**Exercice bref 1**
Modifiez le passage de l'article sur le synode amazonien compris entre « Or, on le constate » et « sein de l’Église. », bornes incluses, en remplaçant « leaders » par « guides », puis présentez-le en entier.
**Exercice bref 2**
Répondez brièvement aux questions suivantes d'après l'article sur le synode amazonien.
(a) À quelles dates se déroule le synode au Vatican ?
(b) Qui n'a pas le droit de voter lors d'un synode des évêques ?
(c) Selon ce qui se dit, à quoi servirait l'ordination des viri probati ?

**Passage extrait**
================================

Ce qui devait être une rencontre centrée sur l’écologie, la pastorale en Amazonie et la possibilité d’ordonner des hommes mariés dans le contexte amazonien, met en exergue un enjeu planétaire, celle de la femme dans l’Église et du diaconat féminin.
Du 6 au 27 octobre se déroule au Vatican un synode sur l’Amazonie. La portée de ce synode ne sera pas que régionale, alors qu’on retrouve autour de cet écosystème plusieurs des enjeux du catholicisme mondial.
Or, on le constate encore une fois: un synode des évêques demeure essentiellement une rencontre d’hommes. Aucune femme, si compétente soit elle, n’a le droit de voter lors de cet exercice, une situation qui a été une fois de plus dénoncée au cours des dernières semaines.
La question des viri probati – ces hommes mariés vertueux, reconnus comme des leaders spirituels au sein de leur communauté, que l’on songe à ordonner à la prêtrise – a accaparé une grande partie de l’attention avant et pendant le synode. Ce serait, dit-on, une manière de contrer le manque de prêtres. Dans les faits, les débats sur les viri probati sont intimement liés aux rôles que l’on veut bien accorder aux femmes au sein de l’Église.

================================

**Données enregistrées**
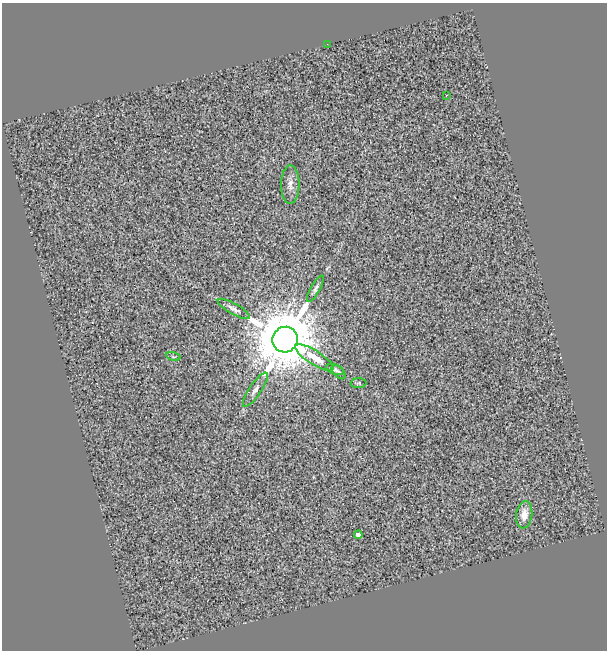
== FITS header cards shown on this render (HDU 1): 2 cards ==
NAXIS1  =                  605
NAXIS2  =                  648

================================

**Réponse intégrale 1**
Or, on le constate encore une fois: un synode des évêques demeure essentiellement une rencontre d’hommes. Aucune femme, si compétente soit elle, n’a le droit de voter lors de cet exercice, une situation qui a été une fois de plus dénoncée au cours des dernières semaines.
La question des viri probati – ces hommes mariés vertueux, reconnus comme des guides spirituels au sein de leur communauté, que l’on songe à ordonner à la prêtrise – a accaparé une grande partie de l’attention avant et pendant le synode. Ce serait, dit-on, une manière de contrer le manque de prêtres. Dans les faits, les débats sur les viri probati sont intimement liés aux rôles que l’on veut bien accorder aux femmes au sein de l’Église.

**Réponse intégrale 2**
(a) Du 6 au 27 octobre.
(b) Aucune femme, si compétente soit-elle.
(c) À contrer le manque de prêtres.